Brazilian jazz among the trees
Pianist Jovino Santos Neto takes an arboreal approach to music
Trees figure prominently in the creative life of Jovino Santos Neto, literally and metaphorically.
The Brazilian pianist had just finished a degree in biology in 1977 when he joined a new band launched by the bewitching multiinstrumentalist and composer Hermeto Pascoal. An iconic figure in Brazil since the 1960s — Miles Davis recorded two of his compositions on his 1971 album “Live-Evil” and called him “one of the most important musicians on the planet”— Pascoal spent months at a time rehearsing with his band in the rainforest.
“I never worked one day in my life as a biologist, and it turned out I was playing with the guy most connected to nature. He evokes animals, trees and the environment, but he’ll also work with the sounds of a factory or traffic,” says Santos Neto, 63, whose Bay Area appearances begin tonight with his quartet, which includes bassist Peter Barshay, drummer David Flores and percussionist Ami Molinelli, plus Dillon Vado on vibraphone.
Tonight’s sold-out show, a double bill with violinist Timba Harris and guitarist Gyan Riley’s Duo Probosci, is part of the UC Botanical Garden at Berkeley’s Redwood Grove Summer Concert Series, which includes a preconcert talk at the botanical garden’s Julia Morgan Hall on his arboreal
musical concept, an approach to harmony that developed out of his years with Pascoal.
“When Hermeto started to explain his music, I found that some of the best models to illustrate his ideas came from nature,” Santos Neto says. “Trees are perfect visualization guides.”
Building on Pascoal’s musical approaches, Santos Neto has looked to concepts from systems theory about the relationship between living beings and their environments. “We’re primates who had a prior existence in trees, and the idea
of moving through the tree canopy, what’s called brachiation, is a concept that can apply to music, especially in improvisation,” he says. “You’re moving from branch to branch, and you don’t have time to stop.”
He credits the summers he’s spent playing amid the La Honda redwoods at Jazz Camp West, where he’s been on faculty for nearly two decades, with providing the ideal environment to refine his arboreal ideas. But it was another sylvan setting that led to tonight’s gig.
UC Botanical Garden Director Eric Siegel, a pianist
with a deep love for jazz and Brazilian music, attended California Brazil Camp in Cazadero last summer. He signed up for the session because Pascoal was on faculty, and ended up spending a lot of time with Santos Neto, a longtime Brazil Camp teacher.
“For an hour and a half every morning, I’d join Jovino’s sessions where he played Hermeto’s recordings and told stories about working with him,” Siegel says. “He was also writing music that was just incredible. During the course of this, he mentioned his interest
in arboreal music. I said, ‘We’ve got trees. We’ve got music. Come on down and do your thing.’ ”

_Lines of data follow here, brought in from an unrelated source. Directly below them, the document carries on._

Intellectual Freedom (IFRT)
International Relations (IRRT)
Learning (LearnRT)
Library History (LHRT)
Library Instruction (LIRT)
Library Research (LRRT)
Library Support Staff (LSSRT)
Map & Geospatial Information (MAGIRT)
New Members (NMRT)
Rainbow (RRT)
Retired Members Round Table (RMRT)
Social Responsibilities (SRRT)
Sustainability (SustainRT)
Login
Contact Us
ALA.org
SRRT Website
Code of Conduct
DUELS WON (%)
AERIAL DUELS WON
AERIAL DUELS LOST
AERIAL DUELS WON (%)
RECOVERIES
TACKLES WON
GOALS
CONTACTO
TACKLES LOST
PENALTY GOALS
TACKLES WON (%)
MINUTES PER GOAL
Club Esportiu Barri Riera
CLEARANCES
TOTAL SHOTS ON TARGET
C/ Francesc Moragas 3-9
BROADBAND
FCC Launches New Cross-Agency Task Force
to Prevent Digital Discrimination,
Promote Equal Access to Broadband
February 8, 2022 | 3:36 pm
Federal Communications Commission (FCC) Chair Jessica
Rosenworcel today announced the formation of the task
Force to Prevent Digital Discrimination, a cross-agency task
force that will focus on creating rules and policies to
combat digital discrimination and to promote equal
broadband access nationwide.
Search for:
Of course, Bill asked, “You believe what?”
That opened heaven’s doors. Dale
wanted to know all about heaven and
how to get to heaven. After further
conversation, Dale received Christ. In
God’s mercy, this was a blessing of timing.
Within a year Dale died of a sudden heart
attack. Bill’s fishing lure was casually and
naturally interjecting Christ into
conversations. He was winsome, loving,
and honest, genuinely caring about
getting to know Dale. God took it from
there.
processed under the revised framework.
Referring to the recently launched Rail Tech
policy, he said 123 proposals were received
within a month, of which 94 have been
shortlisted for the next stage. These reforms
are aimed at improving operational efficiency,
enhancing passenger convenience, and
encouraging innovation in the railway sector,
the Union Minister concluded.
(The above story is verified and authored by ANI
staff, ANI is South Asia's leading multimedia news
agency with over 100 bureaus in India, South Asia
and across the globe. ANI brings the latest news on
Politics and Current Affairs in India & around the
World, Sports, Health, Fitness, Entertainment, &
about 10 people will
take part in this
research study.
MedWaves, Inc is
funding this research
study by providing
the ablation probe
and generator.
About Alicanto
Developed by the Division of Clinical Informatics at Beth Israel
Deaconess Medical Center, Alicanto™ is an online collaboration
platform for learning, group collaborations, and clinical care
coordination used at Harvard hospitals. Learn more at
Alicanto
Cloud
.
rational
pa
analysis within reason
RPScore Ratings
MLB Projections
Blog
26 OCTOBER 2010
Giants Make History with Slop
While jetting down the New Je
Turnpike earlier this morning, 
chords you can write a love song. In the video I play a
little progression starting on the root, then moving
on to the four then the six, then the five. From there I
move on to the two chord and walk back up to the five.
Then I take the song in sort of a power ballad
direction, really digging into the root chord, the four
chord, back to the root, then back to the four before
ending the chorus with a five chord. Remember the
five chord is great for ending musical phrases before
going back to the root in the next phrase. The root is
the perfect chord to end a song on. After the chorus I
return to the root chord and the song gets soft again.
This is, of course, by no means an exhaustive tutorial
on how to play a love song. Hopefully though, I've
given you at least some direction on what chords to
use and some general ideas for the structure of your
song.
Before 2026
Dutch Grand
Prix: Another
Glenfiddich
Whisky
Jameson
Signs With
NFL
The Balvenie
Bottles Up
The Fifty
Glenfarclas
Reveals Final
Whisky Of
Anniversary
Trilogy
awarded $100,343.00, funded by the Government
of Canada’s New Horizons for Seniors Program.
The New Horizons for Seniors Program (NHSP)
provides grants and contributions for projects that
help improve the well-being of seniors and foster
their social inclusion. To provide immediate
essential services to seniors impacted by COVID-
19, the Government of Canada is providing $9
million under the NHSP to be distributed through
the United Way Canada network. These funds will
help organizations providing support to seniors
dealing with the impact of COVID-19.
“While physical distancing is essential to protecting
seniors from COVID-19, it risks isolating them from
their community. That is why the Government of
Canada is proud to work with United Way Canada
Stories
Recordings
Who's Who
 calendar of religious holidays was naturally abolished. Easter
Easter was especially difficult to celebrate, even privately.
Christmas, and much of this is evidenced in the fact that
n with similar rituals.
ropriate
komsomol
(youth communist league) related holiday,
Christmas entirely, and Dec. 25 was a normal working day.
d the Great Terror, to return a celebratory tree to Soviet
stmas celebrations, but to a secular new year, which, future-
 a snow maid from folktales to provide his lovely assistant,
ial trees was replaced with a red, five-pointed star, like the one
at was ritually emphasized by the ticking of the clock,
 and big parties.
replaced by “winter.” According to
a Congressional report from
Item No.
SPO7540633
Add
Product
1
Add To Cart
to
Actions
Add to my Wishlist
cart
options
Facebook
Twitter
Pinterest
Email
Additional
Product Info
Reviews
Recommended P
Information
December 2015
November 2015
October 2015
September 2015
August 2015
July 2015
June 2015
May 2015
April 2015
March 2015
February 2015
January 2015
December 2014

Santos Neto’s other Bay Area shows this month include a performance with his quartet and Vado at San Jose’s Art Boutiki on Friday, and a duo concert with Brazilian guitarist-composer Ricardo Peixoto at Berkeley’s Hillside Club on June 30.
A Seattle resident since 1993, Santos Neto moved to Washington to study at Cornish College of the Arts; by the next year he’d been hired as a professor in the music program. He’s established a distinct identity as a bandleader and composer apart from Pascoal, releasing a series of strikingly beautiful Brazilian jazz albums on the Adventure Music label.
But he’s never shied away from his formative relationship with the man known in Brazil as O Bruxo (the Wizard), including a 2003 collaboration with mandolin master Mike Marshall, “Serenata” (Adventure Music), the first album devoted to Pascoal’s music not performed by the composer himself.
Santos Neto’s latest release, “Guris” (Adventure Music) pairs him with the brilliant 41-year-old pianist and composer André Mehmari on a program celebrating Pascoal’s 80th birthday. Pascoal joins them on several pieces, including the tune made famous by Miles Davis, “Igrejinha” (Little Church). In the alchemical spirit of O Bruxo, Santos Neto plays harmonium on the track and Pascoal himself contributes on tea kettle “so the little church is under water, bubbling,” Santos Neto says.
“André is a generation younger, and he grew up listening to Hermeto’s band I was in. It was just me and him in his new studio in his big house, five minutes outside São Paulo in the rainforest.”